Reproduce every line of the records below verbatim.

:: ENTRIES SUPPLIED ::

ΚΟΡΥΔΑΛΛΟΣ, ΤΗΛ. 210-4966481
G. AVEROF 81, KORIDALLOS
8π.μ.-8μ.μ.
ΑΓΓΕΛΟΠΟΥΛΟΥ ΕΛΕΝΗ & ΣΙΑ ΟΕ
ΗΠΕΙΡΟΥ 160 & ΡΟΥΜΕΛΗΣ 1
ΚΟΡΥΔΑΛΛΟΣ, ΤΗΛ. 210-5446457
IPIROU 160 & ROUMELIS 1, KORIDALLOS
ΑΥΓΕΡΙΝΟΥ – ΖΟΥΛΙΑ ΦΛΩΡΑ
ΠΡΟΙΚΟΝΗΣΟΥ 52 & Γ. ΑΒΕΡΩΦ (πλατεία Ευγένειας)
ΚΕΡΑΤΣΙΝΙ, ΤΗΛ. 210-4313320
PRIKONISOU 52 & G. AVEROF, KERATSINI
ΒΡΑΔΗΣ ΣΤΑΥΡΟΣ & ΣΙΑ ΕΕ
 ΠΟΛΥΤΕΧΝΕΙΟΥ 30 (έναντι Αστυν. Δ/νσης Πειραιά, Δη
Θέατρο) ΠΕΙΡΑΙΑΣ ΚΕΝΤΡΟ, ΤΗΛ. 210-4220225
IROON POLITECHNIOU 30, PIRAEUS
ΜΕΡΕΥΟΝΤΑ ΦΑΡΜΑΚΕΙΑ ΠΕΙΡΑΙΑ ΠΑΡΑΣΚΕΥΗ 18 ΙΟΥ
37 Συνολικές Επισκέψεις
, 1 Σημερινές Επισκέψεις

:::

• **WORKED SOLUTION**:
ΚΟΡΥΔΑΛΛΟΣ, ΤΗΛ. 210-4966481
G. AVEROF 81, KORIDALLOS
8π.μ.-8μ.μ.
ΑΓΓΕΛΟΠΟΥΛΟΥ ΕΛΕΝΗ & ΣΙΑ ΟΕ
ΗΠΕΙΡΟΥ 160 & ΡΟΥΜΕΛΗΣ 1
ΚΟΡΥΔΑΛΛΟΣ, ΤΗΛ. 210-5446457
IPIROU 160 & ROUMELIS 1, KORIDALLOS
ΑΥΓΕΡΙΝΟΥ – ΖΟΥΛΙΑ ΦΛΩΡΑ
ΠΡΟΙΚΟΝΗΣΟΥ 52 & Γ. ΑΒΕΡΩΦ (πλατεία Ευγένειας)
ΚΕΡΑΤΣΙΝΙ, ΤΗΛ. 210-4313320
PRIKONISOU 52 & G. AVEROF, KERATSINI
ΒΡΑΔΗΣ ΣΤΑΥΡΟΣ & ΣΙΑ ΕΕ
 ΠΟΛΥΤΕΧΝΕΙΟΥ 30 (έναντι Αστυν. Δ/νσης Πειραιά, Δη
Θέατρο) ΠΕΙΡΑΙΑΣ ΚΕΝΤΡΟ, ΤΗΛ. 210-4220225
IROON POLITECHNIOU 30, PIRAEUS
ΜΕΡΕΥΟΝΤΑ ΦΑΡΜΑΚΕΙΑ ΠΕΙΡΑΙΑ ΠΑΡΑΣΚΕΥΗ 18 ΙΟΥ
37 Συνολικές Επισκέψεις
, 1 Σημερινές Επισκέψεις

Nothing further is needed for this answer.